Tuesday, May 25, 2010

RSVP

Ok, here’s the deal. I have heard this complaint from several different places in the last few days. I am having a “party” on Thursday, some friends coming to try out something that I really like and honestly I want to get some of it free, that’s why women have these “parties” ya’ll. I’ve also got an event at church that I am attending and I had a friend who had a celebration of an awesome accomplishment. People were invited. Plans were or are being made to ensure there are enough seating, refreshment and even prizes, but here is the problem. People who don't RSVP.

RSVP is French for "Répondez s'il vous plaît". Translation, “Please respond”.

I know I have sent out invites in several different ways and all people have to do is check their calendar and check off Yes, No, or Maybe so that I can be prepared. People don’t get upset if you say no. We all know people either aren’t interested or might have a scheduling conflict. That’s fine, but here is my question…Are we so busy with our lives, running around in a million directions, that we have lost our common courtesy? Courtesy is all about respect. I was raised to say Yes Ma’am and No Ma’am, please and thank-you, and to let someone know if I can or cannot attend a function where my presence has been requested.

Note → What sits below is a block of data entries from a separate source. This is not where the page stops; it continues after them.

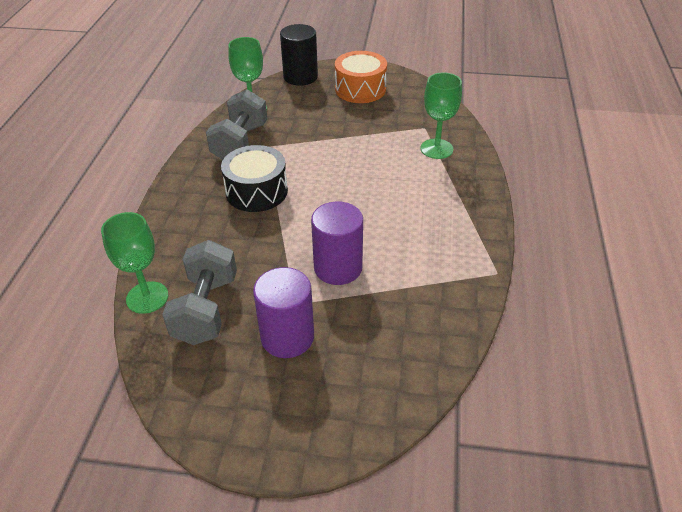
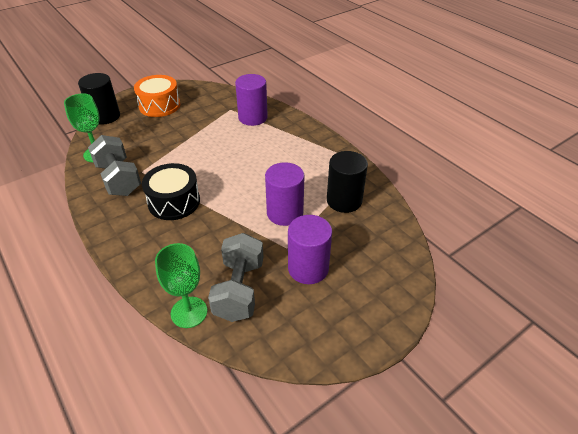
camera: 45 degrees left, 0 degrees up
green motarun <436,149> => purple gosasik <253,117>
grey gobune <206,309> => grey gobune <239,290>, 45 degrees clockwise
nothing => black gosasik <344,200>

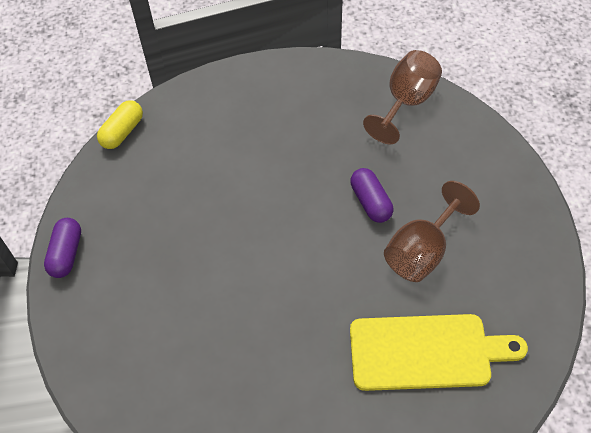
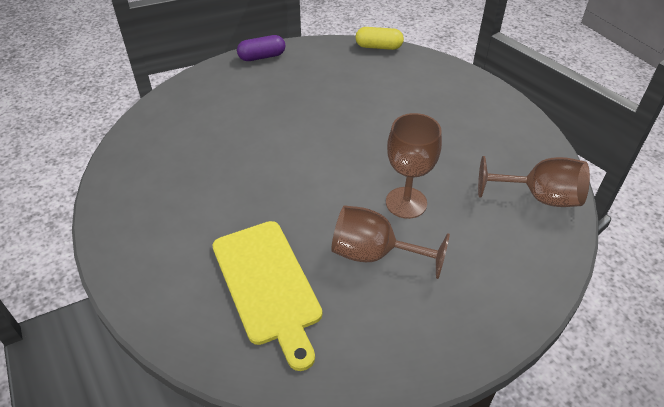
camera: 65 degrees right, 10 degrees down
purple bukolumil <370,202> => brown motarun <406,202>

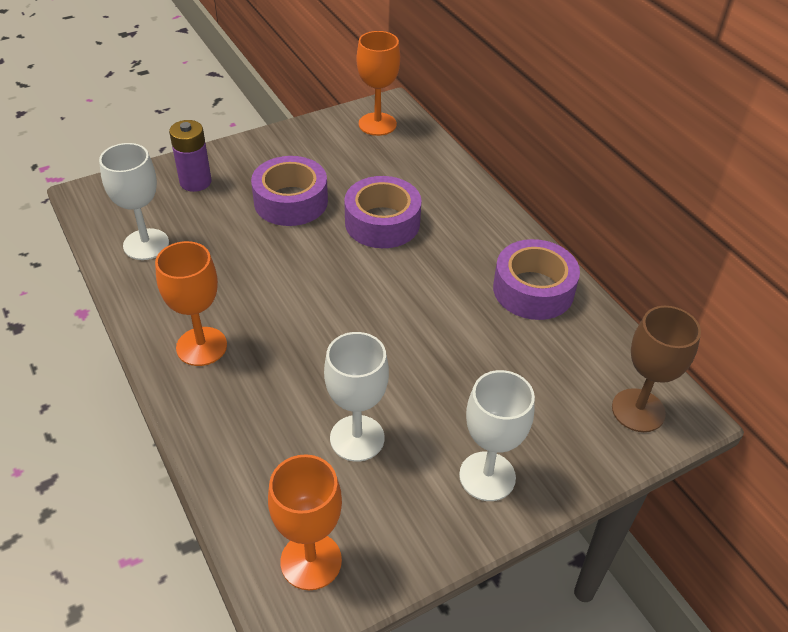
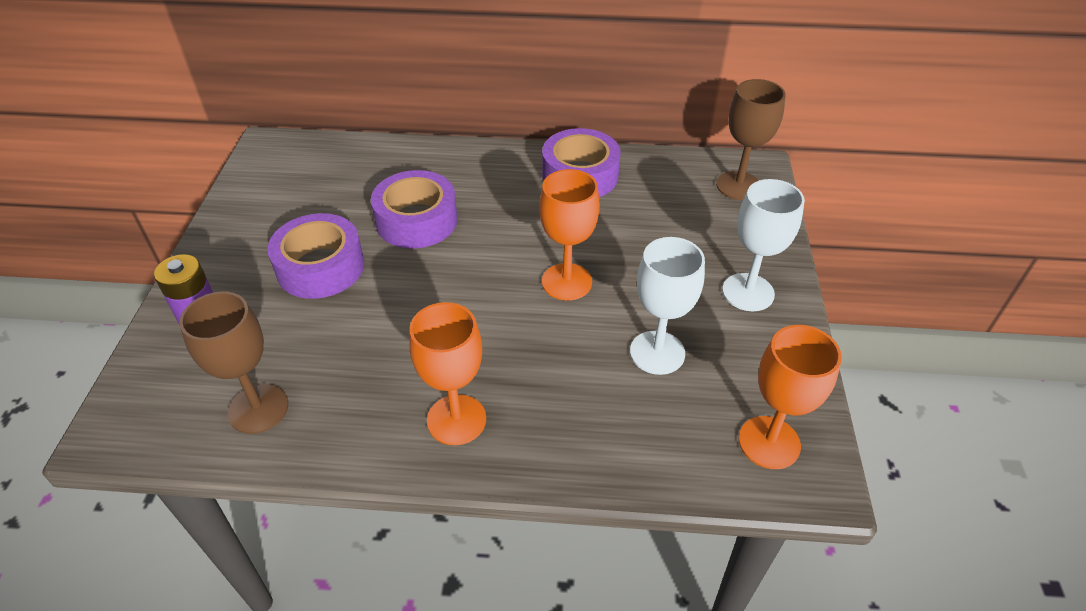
camera: 55 degrees left, 0 degrees up
orange motarun <377,124> => orange motarun <566,282>, shifted
white motarun <146,244> => brown motarun <258,409>

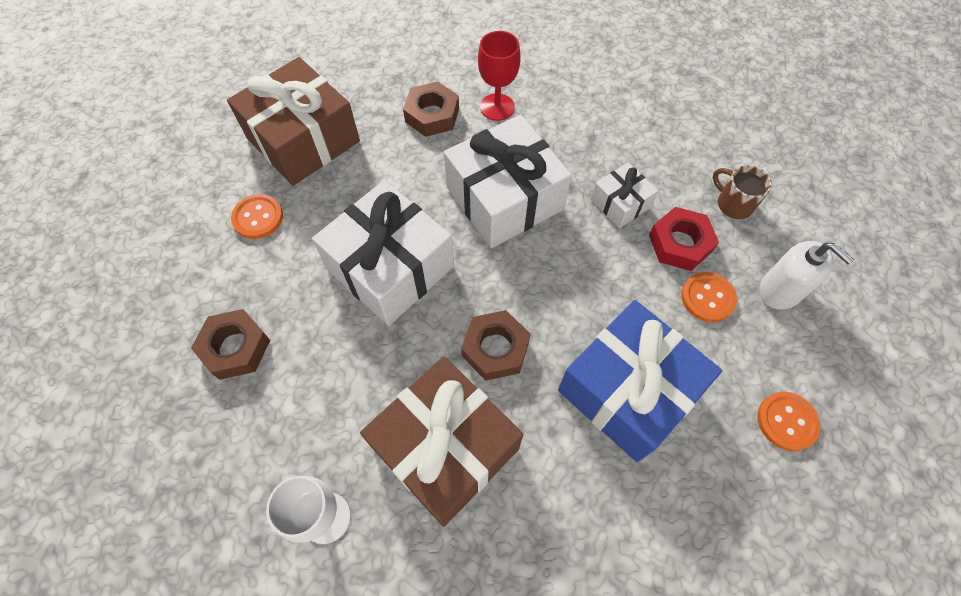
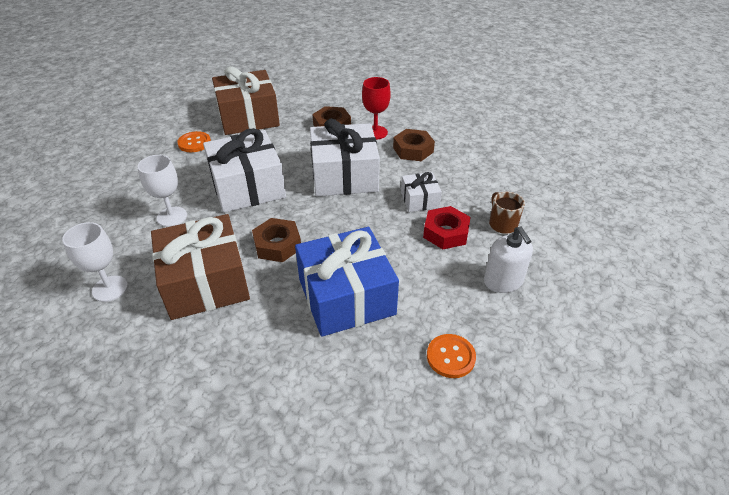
camera: 25 degrees right, 20 degrees down
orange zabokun <707,298> => nothing
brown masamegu <235,348> => brown masamegu <413,150>, shifted
nothing => white motarun <172,217>

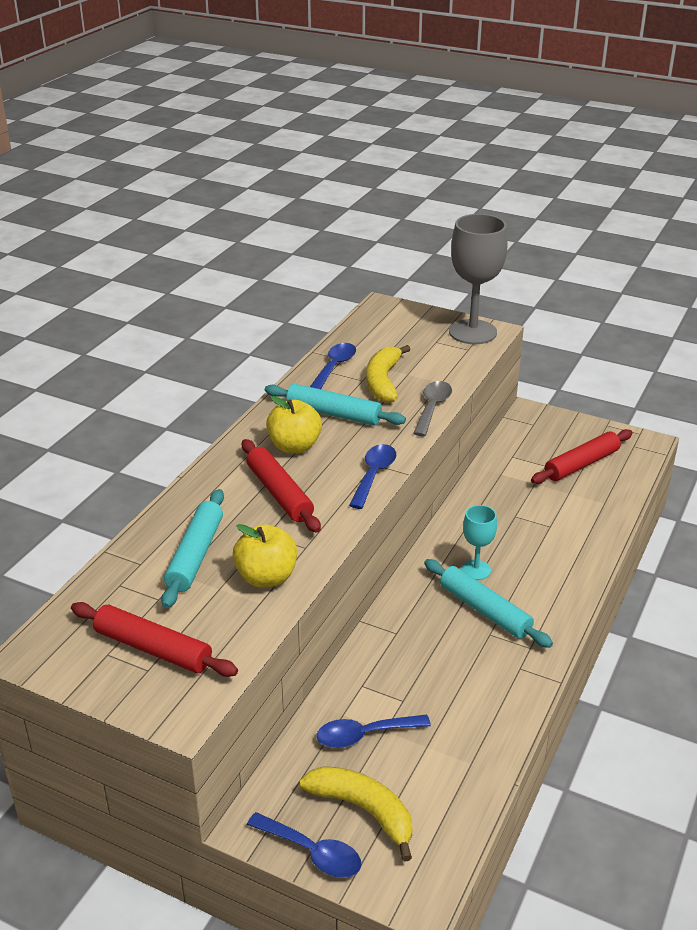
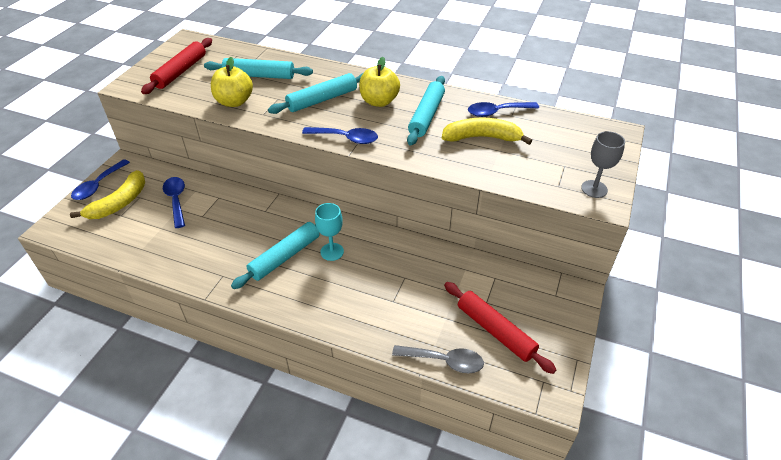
camera: 85 degrees right, 10 degrees up
grey motarun <472,332> => grey motarun <594,189>, x0.53
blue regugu <334,367> => blue regugu <497,112>, 150 degrees clockwise
grey regugu <432,408> => grey regugu <444,361>, shifted
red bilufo <279,493> => turquoise bilufo <322,99>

This isn’t just about a party that I am having. People cry out that they are lonely, that no one cares, but we are a people who are all the time consuming and our biggest consumer is being busy and focusing only on the “I”. We have to climb out from behind the Iphone, the Ipad, and take off the Ipod and interact with real live breathing people. We are losing our social skills byte by byte. We are becoming a society that responds to life in 140 characters or less and we find out about others by reading their Facebook status updates.

I’m not saying that media is a bad thing. I have FB, I have a blog (which you know if you are reading this), and I have texting and messengers and voice mail, but am I the only one that is feeling the disconnect while being plugged into 10 different things?

These are all wonderful tools. But just like the television, video games, sports, etc. it all depends on how it is used and everything that God can use for good, satan can and will pervert. We have to wake up and become aware. Are we replacing real life conversation with a keypad and a monitor and if so why? Are we afraid? Are we so busy that we no longer have time for chats on the front porch or coffee without being plugged in just in case we miss something?

I get so frustrated when I am talking with friends and they are checking their phones to see what else is going on. They aren’t 100% with you, they are distracted by their 400+ friends on FB and whether their mafia group just got attacked or their crops need to be harvested (if you do FB you will get this.)

When you see a post on FB or read a friends email, do you call them or do you just hit the “like” button or respond via text? Can’t you see where satan is seeping in and pushing us further and further into isolation? Kids are losing the ability to converse unless it’s via text. Adults are spending more time with their CPU then their significant others. And people are preparing a table for friends to come and celebrate accomplishments and people are too caught up in the “I” to see the “you”.

Unplug, respond with a phone call at least, but a face-to-face would be best. And please, if you get an invite, let someone know if you can make it.

Yep, told you I’d been thinking a lot.

5 comments:

Karen Dawkins said...

Geesh, Leigh... We're on the same wavelength. I blogged today about loneliness and reaching out! God didn't intend us to go through life alone.

By the way, I did respond to your invite :) It was a useless "maybe" but I still don't know if I can come.

LOVE YOU!!!

Unknown said...

Guilty as charged....I did RSVP this morning even before I read this:)

Anonymous said...

I am in total agreement. I hate to see today's generation losing communication skills. I belong to the same old school as you do. My Mama taught me manners - yes, mam, thank you etc. I sent out invitations to Chris' Graduation cookout last year. I go 6 RSVPs. But not knowing how many were coming, I prepared food for all those invited. We had a lot of leftovers!! It is only common courtesy to let someone know whether or not to expect you. As you know, I did let you know as soon as I got your invitation that I would not be able to attend. My Mama would be proud of me!! Keep up the good blogs.
We also rescued a puppy the same weekend you did. But we decided to keep the one we rescued. Great little dog. Can't wait for you to see it.

Stephanie said...

Ok , WOW!!! Given our conversation this afternoon...too ironic!!

You are definitely not alone my friend . I too , get caught up in the " I " stuff in life . How come it's gotten so easy to put off the people we love/love us the most in life . . . and just let them know how much they matter to us ~ personally . To let them know how much their efforts are really appreciated and valued !

Thanks for your courage in writing this post , Leigh ! You're always so honest ...even when it hurts or is not easy to push the "publish" button ! Great reminder to extend and recieve His grace !!

Love you ~ Stephanie ;)

Nanners said...

Very well said! In face, a back porch visit is in order to discuss! this and lots of other mundane life moments that make us both so interesting...to each other!